EXERCISE DATA -

--------------------------------------------------

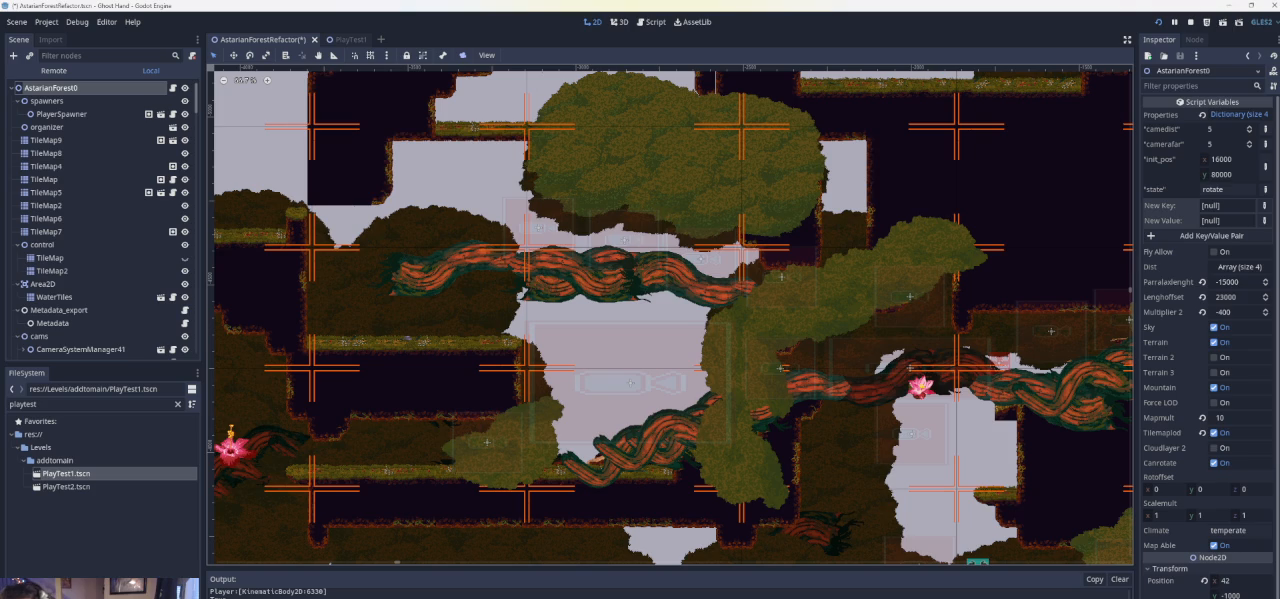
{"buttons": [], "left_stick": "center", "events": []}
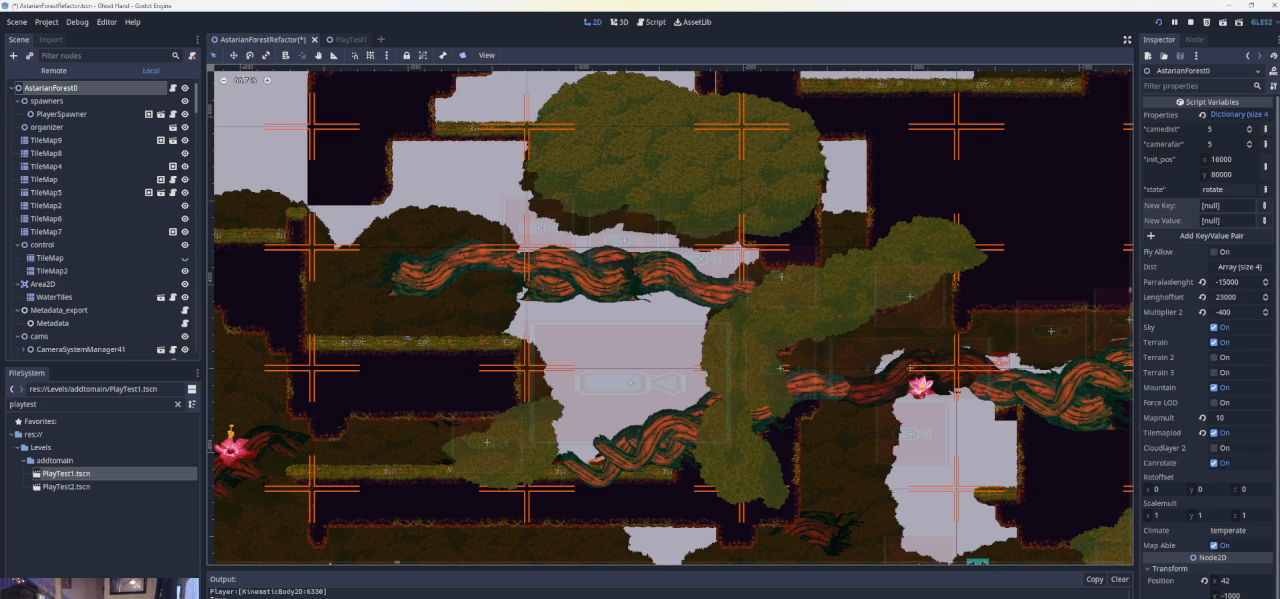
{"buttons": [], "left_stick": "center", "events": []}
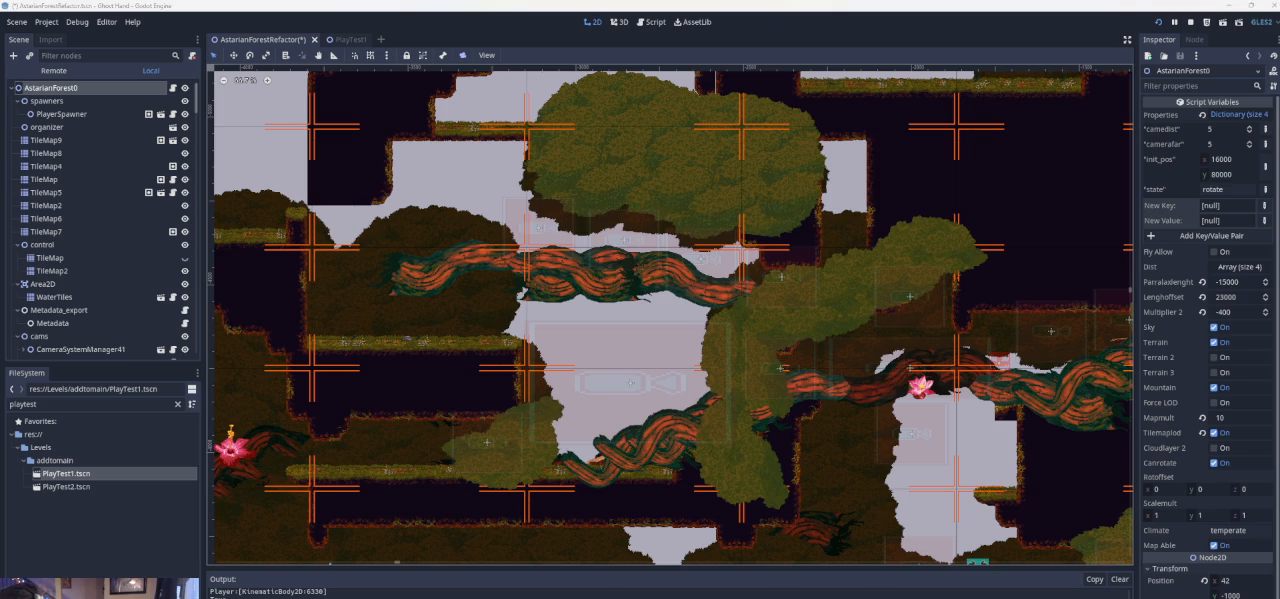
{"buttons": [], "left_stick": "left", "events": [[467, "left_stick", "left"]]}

--------------------------------------------------

Omit the images; transcribe the listing verbatim.

EXERCISE RESULT -
{"buttons": [], "left_stick": "center", "events": []}
{"buttons": [], "left_stick": "center", "events": []}
{"buttons": [], "left_stick": "left", "events": [[467, "left_stick", "left"]]}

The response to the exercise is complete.